Apply what you read:
• 1. Reproduce the passage on Annie Besant starting at "Parents with daughters: in" and ending at "day in 1933.", swapping every "daughters" for "children".
• 2. Answer these questions using the passage on Annie Besant.
(a) At what age and in what year did Besant die?
(b) Roughly how many workers did the Bryant and May match factory employ?
(c) In what year did the London Matchgirls Strike take place?

[Document segment]

Parents with daughters: in such times when our reprehensible media will regularly scrutinise a 5-pound weight loss or gain of any (so-called) ‘celebrity’, is it any wonder there is such a paucity of female role models? We must fight back and educate our daughters about our great ancestral heroines – whose words, deeds and courage are a vital reminder of their revolutionary accomplishments and serve as inspiration for all the work that is still to be done. Today we recall such a heroine – the British women’s rights activist, social reformer and theosophist, Annie Besant – who died aged 85 on this day in 1933.
In the course of a remarkably active career, Besant’s footprints can be found at the forefront of an impressively varied array of significant late-nineteenth and early-twentieth century struggles – beginning as a prominent member of Britain’s trailblazing National Secular Society; as a fervent and (in)famous orator, writer and leading light of the Socialist movement; and culminating in India where she launched the Home Rule League. But what is strikingly constant about Besant, particularly in context with the rigidity of the Victorian era, is the unyielding commitment to her convictions no matter the personal cost: raised a devout Christian, she would come to reject the hypocrisy of church dogma and consequently abandon both her faith and Minister husband; and, as a result of her pioneering crusade for birth control in 1877 (a full four decades before Marie Stopes in England and Margaret Sanger in the U.S.), she would suffer the loss of custody of her two children in a notorious trial that made her a household name. For all her various and varied achievements, Besant is probably best remembered as Madame Blavatsky’s successor as president of the Theosophical Society. I have, however, chosen to briefly highlight one of Annie’s greatest secular victories, for – somewhere in between all of the above – it is often overlooked that she was the driving force behind a strike that forever changed the labour movement in England…
The Bryant and May match factory in East London employed some 1,400 workers, mainly young girls under the age of 15. The girls worked for up to thirteen hours a day for a “white slave” wage of less than five shillings a week, but their most serious concern was the grisly industrial disease known as “phossy jaw” – the poisonous phosphorus used in the matches caused a disfiguring and deadly facial bone cancer. Annie Besant not only exposed the horrific conditions inside the factory through her writing and oratory, but went on to organise the girls and lead them in a strike. The courage of these young girls was all the more remarkable because this was the first such action in England by unskilled workers. After three weeks of pressure, for which the girls received national publicity and support (again, another first for the working underclass), Bryant and May announced that it would meet the strikers’ terms – one of which was the right to form a trade union, to which the girls elected Annie Besant as their honorary president.
History has incorrectly credited the London Dock Strike of 1889 as the turning point in British trade unionism, but it was in fact The London Matchgirls Strike of 1888 which the dockers used as their blueprint. This milestone in the British labour movement, resulting in the unionisation of casual, unskilled an poorly-paid workers all over the country, was in no small part thanks to the efforts of Annie Besant.

[/Document segment]
[Source material]

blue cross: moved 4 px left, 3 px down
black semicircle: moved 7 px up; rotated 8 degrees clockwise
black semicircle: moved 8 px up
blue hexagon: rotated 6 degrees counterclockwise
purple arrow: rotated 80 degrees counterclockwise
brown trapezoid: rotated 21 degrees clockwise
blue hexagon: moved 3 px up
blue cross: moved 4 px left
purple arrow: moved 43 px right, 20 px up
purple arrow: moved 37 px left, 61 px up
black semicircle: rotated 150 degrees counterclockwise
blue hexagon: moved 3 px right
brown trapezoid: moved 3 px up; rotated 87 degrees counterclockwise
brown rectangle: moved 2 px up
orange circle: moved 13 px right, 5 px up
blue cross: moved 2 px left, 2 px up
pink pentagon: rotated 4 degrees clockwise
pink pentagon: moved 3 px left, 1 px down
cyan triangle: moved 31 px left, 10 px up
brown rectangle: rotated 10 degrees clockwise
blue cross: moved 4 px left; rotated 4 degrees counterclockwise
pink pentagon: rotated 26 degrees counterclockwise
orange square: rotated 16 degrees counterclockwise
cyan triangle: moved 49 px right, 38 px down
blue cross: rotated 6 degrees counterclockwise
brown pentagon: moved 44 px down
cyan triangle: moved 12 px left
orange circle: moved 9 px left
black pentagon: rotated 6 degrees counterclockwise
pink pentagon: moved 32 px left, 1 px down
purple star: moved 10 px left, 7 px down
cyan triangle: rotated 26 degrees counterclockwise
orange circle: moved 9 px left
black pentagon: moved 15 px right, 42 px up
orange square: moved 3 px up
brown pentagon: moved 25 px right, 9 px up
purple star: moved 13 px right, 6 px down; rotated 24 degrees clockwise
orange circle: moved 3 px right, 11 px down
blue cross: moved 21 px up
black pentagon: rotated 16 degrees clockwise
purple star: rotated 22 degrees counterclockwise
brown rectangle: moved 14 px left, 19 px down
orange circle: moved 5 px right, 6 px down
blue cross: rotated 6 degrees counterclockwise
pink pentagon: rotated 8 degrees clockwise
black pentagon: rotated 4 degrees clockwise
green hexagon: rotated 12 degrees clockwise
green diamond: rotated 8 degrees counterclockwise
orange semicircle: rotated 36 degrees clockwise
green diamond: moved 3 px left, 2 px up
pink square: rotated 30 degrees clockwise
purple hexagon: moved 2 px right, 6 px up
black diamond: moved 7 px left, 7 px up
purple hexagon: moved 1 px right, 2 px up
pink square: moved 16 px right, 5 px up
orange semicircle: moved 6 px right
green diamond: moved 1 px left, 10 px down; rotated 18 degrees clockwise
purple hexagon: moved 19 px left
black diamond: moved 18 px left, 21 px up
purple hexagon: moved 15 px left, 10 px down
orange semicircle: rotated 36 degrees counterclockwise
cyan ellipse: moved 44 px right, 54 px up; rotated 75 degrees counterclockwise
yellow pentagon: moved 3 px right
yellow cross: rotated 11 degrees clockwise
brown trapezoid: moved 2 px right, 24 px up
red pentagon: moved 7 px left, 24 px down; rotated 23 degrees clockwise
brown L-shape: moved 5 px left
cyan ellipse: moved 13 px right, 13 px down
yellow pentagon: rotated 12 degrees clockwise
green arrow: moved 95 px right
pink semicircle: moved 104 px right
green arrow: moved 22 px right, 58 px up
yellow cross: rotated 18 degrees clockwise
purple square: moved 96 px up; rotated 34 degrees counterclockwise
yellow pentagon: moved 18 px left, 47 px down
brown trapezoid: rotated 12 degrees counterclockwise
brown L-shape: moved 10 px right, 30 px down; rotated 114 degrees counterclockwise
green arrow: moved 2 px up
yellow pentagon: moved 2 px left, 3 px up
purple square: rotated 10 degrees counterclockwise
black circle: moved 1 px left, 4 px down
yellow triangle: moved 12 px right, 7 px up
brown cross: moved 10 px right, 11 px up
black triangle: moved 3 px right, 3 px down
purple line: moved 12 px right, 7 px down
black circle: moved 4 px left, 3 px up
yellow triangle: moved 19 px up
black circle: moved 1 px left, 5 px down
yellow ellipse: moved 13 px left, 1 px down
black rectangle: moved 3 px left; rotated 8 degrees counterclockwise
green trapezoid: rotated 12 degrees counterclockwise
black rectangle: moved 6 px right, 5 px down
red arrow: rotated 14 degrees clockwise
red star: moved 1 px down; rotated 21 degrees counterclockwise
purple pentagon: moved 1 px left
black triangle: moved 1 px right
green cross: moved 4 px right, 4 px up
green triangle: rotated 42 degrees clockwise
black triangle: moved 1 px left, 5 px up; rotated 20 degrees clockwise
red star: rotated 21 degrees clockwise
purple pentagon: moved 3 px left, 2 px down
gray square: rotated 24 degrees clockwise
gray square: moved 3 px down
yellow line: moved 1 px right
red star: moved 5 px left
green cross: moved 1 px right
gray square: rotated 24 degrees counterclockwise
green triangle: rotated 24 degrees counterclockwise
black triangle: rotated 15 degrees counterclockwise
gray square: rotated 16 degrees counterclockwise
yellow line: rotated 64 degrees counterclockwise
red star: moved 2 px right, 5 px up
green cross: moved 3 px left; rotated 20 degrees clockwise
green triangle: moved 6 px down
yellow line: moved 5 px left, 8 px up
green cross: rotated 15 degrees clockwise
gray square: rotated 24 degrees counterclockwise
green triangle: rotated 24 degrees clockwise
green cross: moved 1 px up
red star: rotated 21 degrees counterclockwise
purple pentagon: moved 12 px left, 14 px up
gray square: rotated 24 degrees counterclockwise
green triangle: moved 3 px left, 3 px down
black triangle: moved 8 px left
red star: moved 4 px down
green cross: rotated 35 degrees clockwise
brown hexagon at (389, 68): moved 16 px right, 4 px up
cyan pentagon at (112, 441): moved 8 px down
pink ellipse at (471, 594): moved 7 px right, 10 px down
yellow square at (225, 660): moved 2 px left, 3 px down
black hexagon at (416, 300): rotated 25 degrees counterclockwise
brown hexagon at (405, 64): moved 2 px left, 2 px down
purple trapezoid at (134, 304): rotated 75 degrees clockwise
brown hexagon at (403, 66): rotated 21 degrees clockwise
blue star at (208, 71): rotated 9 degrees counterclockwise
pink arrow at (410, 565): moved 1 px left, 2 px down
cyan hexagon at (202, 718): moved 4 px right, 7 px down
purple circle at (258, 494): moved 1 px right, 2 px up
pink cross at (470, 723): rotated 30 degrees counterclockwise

[/Source material]

Task-by-task outputs:
• 1.
Parents with children: in such times when our reprehensible media will regularly scrutinise a 5-pound weight loss or gain of any (so-called) ‘celebrity’, is it any wonder there is such a paucity of female role models? We must fight back and educate our children about our great ancestral heroines – whose words, deeds and courage are a vital reminder of their revolutionary accomplishments and serve as inspiration for all the work that is still to be done. Today we recall such a heroine – the British women’s rights activist, social reformer and theosophist, Annie Besant – who died aged 85 on this day in 1933.

• 2.
(a) She died aged 85, in 1933.
(b) Some 1,400 workers.
(c) 1888.